Reprise économique en France : qui va en profiter ?

Reprise économique en France : qui va en profiter ?©Boursier.com

Orange avec Boursier.com, publié le jeudi 04 mars 2021 à 11h06

Le Bureau d'informations et de prévisions économiques (Bipe) dresse la liste des gagnants et des perdants

Le Bureau d'informations et de prévisions économiques (Bipe) dresse la liste des gagnants et des perdants

Un rebond espéré en avril ou mai grâce à la vaccination et une hausse du produit intérieur brut (PIB) de 5,4% en 2021... C'est le scénario envisagé par le Bureau d'informations et de prévisions économiques (Bipe), qui a calculé la moyenne des prévisions d'une vingtaine d'organismes publics, de banques, d'institutions nationales ou internationales.

L'étude du cabinet de conseil en stratégie, reprise mercredi par 'Le Parisien', dresse aussi la liste des gagnants et des perdants de ce rebond post-crise sanitaire. "En France, les usines ont été fermées pendant le premier confinement. Cela a considérablement freiné leur activité. En 2021, la consommation de biens manufacturiers par les ménages va permettre à la production de revenir à son niveau d'avant crise", analyse Anne-Sophie Alsif dans les colonnes du journal.

Les gagnants

Parmi les grands gagnant de 2021 se trouve la fabrication de machines et d'équipements électriques, électroniques et informatiques, la fabrication de matériel de transport, la construction, l'information et la communication, l'agriculture et dans une moindre mesure l'immobilier, et les activités financières et d'assurance.

Mais d'autres ne profiteront sans doute pas de cette embellie. "Les entreprises françaises risquent d'être pénalisées par leur positionnement, estime l'étude du BIPE. Dans l'aérien par exemple, les prévisions envisagent une reprise du trafic à 60% cet été et 70% à la rentrée. Mais si les compagnies low-cost devraient largement bénéficier de cette reprise, il n'est pas certain que le positionnement pro business d'Air France en profite si rapidement", explique Sophie Alsif.

Les perdants

Les transports et l'entreposage devraient donc faire partie des perdants dans les mois à venir, de même que les commerces, l'hébergement et la restauration, grandes victimes de cette crise sanitaire et des restrictions qui l'accompagnent.
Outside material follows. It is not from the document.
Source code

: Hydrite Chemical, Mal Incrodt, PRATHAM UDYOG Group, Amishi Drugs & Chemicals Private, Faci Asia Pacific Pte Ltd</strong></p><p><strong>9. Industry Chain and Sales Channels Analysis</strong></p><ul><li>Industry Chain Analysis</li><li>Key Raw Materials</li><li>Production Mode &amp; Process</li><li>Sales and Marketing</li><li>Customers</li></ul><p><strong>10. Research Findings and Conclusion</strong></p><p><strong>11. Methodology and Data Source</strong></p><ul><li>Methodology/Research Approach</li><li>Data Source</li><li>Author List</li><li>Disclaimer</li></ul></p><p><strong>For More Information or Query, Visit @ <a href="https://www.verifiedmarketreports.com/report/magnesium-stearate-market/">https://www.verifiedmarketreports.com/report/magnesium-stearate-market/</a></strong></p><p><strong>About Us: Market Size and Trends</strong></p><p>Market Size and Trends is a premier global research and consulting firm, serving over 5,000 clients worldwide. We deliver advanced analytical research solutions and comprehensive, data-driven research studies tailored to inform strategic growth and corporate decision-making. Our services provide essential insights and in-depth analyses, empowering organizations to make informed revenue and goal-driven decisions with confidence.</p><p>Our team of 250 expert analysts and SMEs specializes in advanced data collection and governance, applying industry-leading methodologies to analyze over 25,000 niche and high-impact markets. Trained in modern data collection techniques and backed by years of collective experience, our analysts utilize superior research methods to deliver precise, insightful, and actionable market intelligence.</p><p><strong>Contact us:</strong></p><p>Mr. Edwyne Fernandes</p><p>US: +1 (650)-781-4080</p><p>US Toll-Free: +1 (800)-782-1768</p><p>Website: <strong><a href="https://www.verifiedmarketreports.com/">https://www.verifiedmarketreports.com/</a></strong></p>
L'hôtellerie-restauration inquiète particulièrement et pourrait souffrir au deuxième trimestre, selon le cabinet de conseil. "Jusqu'ici, ce secteur a été très aidé mais les Prêts garantis par l'Etat (PGE) ont parfois été largement utilisés et le soutien pour payer les charges fixes peut être insuffisant", estime Anne-Sophie Alsif. Les défaillances de restaurants indépendants pourraient atteindre entre 30 et 70%.